Conversations from student-generated questions

Levels: elementary to advanced.
Ages: adults.
Type: conversation/fluency practice from student-generated, written questions.
Skills: listening; speaking; reading; writing.
Language focus: grammar – question-formation; vocabulary – informal/conversational; other grammar and vocab points as they arise.

Materials: blank paper & blu-tack OR post-it notes (5 per student). Students must have pens.

Preparation: if you’re using paper rather than post-it notes, cut the paper into strips (5 strips per student).

Procedure:

  1. Board “in the pub” or “with your friends”. Elicit what topics your students might talk about in this situation. Board the topics (which might include: friends; family; music; film; books; relationships; hopes and fears; future plans; your last holiday; the weekend; etc.)
  2. If your class is lower-level, you might want to elicit some example questions here, and go through the question forms.
  3. Show your students the paper/post-it notes. Explain that you will give them five each. Elicit that they should write five questions, one on each piece of paper, on topics from the board. Elicit that these should be questions they might ask their friends in the boarded social situation.
  4. Distribute the paper/post-it notes.
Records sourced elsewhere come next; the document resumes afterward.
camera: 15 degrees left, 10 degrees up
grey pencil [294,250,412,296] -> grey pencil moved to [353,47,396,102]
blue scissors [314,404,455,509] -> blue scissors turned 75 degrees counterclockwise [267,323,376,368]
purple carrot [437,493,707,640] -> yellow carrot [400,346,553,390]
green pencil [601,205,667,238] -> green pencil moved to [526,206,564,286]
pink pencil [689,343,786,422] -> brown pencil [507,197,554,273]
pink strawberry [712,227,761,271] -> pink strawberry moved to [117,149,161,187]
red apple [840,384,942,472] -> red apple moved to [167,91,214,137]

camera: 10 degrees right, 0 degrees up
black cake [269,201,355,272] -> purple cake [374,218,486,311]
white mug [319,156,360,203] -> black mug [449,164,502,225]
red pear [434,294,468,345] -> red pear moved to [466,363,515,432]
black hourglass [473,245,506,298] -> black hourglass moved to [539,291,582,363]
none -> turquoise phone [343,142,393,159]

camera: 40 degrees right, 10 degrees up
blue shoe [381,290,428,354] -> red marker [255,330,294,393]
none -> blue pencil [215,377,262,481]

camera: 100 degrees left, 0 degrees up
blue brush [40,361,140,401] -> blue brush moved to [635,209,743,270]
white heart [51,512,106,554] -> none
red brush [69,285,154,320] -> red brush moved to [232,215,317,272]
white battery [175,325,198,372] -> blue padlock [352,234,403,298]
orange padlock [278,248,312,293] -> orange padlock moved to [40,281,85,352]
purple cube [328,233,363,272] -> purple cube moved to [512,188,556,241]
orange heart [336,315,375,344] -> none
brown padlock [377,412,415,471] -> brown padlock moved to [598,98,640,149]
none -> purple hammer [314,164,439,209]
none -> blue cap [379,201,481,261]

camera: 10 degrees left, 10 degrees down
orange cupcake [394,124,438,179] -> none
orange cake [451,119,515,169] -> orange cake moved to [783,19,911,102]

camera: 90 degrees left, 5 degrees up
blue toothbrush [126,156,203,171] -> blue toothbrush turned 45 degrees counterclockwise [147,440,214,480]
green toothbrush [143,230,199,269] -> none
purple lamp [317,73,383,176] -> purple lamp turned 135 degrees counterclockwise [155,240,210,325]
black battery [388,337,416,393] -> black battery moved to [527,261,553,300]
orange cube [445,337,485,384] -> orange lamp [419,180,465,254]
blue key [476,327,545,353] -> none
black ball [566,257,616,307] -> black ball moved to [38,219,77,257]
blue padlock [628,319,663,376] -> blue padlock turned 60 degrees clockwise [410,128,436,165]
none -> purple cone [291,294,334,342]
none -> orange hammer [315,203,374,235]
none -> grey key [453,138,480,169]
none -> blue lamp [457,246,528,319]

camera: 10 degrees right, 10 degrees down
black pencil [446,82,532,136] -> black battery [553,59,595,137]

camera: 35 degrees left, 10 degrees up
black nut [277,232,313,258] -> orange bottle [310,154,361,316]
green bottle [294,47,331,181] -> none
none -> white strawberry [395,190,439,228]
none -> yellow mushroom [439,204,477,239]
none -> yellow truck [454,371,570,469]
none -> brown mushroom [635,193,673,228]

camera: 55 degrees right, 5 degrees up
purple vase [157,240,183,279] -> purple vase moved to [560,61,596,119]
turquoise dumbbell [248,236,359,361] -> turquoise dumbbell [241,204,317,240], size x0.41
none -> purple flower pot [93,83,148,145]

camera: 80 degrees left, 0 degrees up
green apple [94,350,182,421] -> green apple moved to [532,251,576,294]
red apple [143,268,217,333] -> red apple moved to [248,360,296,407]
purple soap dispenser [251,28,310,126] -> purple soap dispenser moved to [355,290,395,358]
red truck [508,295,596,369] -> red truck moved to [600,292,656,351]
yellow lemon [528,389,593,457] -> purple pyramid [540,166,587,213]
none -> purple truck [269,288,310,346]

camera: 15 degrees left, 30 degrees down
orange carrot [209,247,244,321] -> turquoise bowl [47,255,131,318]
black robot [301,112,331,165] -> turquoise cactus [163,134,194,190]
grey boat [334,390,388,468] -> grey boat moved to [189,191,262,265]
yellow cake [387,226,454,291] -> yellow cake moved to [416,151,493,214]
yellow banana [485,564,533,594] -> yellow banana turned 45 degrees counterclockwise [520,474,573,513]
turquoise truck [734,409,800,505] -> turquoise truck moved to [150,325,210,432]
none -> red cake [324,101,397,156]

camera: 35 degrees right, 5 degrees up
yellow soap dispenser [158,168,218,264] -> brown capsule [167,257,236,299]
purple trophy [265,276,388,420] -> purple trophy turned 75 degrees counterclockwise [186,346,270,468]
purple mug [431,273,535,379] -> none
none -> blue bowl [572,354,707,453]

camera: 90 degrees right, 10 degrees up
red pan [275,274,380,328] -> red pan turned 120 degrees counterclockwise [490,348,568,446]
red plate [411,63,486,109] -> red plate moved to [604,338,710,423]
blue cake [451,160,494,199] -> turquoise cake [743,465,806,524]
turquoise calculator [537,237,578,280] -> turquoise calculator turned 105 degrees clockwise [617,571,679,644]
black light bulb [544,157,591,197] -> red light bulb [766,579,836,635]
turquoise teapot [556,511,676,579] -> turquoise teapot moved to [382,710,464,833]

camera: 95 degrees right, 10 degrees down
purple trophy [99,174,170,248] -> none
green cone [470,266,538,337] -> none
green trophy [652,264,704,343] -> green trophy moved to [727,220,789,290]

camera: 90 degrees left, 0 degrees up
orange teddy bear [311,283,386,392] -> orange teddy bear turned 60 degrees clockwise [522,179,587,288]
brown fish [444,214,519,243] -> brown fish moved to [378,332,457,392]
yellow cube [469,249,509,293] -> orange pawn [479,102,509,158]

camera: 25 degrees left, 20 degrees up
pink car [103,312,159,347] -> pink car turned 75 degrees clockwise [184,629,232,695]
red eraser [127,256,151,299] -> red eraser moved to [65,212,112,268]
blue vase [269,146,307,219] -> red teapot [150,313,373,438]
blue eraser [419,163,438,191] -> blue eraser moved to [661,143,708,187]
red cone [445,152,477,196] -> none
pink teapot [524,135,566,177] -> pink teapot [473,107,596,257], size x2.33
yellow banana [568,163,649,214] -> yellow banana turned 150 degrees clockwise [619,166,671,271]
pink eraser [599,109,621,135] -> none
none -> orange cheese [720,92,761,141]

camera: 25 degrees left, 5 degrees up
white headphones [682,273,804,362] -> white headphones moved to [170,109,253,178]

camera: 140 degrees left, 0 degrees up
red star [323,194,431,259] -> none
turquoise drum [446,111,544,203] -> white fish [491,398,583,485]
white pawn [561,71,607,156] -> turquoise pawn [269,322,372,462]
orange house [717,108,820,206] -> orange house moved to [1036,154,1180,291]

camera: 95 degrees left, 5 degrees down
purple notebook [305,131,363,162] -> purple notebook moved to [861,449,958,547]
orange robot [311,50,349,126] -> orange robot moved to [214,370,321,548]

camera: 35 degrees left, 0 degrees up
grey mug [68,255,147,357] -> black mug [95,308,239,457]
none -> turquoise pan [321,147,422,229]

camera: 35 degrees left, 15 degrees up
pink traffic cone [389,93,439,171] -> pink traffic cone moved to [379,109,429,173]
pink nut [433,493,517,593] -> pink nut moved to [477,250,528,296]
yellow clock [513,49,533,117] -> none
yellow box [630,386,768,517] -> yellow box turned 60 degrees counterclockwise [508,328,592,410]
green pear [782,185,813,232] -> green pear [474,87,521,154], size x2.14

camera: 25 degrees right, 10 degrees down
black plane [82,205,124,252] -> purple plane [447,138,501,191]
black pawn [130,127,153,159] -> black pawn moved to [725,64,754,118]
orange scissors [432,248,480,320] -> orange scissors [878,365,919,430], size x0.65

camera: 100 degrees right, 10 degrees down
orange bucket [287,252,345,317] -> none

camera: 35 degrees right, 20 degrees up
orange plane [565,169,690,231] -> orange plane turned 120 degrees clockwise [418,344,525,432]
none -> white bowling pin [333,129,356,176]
Allow about 4 minutes for students to write their questions. Faster finishers can write a sixth question. Slower finishers can write just four.
  5. Ask all your students to pass their questions to the person on the left. Elicit they should not ask any of their questions yet. Ask your students to check the grammar and vocabulary of the questions they’ve been given. Is there anything they want to change? You can circulate around the room here, giving any advice as necessary.
  6. Go round the room, dividing your students into A, B, A, B, etc. pairs. If you have an odd number of students, the final two can both be Bs.
  7. Ask As to give grammar feedback to Bs. Then ask the Bs to give grammar feedback to As. Be available to help with any questions here.
  8. Distribute the blu-tack, if necessary. Ask all your students to stand up and go and put the questions on the walls.
  9. Divide your students into groups of 3 or 4. Ask them to circulate, choosing questions they want to discuss with their partners. Elicit that they can ask follow-up questions, and that the purpose of the activity is to practice conversational fluency, so they should give full answers wherever possible. Set a time-limit of perhaps 15 minutes for your students.
  10. Monitor your students’ conversations and note down any language errors and good usage.
  11. Elicit some content feedback – perhaps you could nominate one or two students to tell the class one interesting thing they heard from one of their partners. The class could then ask any follow-up questions to get more information.
  12. Give language feedback – perhaps boarding gapped sentences from your notes and asking each group to decide what word goes in each of the gaps.

Follow-up: You could regroup the students and ask them to choose three or four sentences from the board. They could then expand these into a longer, written dialogue (while you circulate, helping with any grammar and vocabulary issues), which they could then perform. This time, the listening students and you could monitor for pronunciation.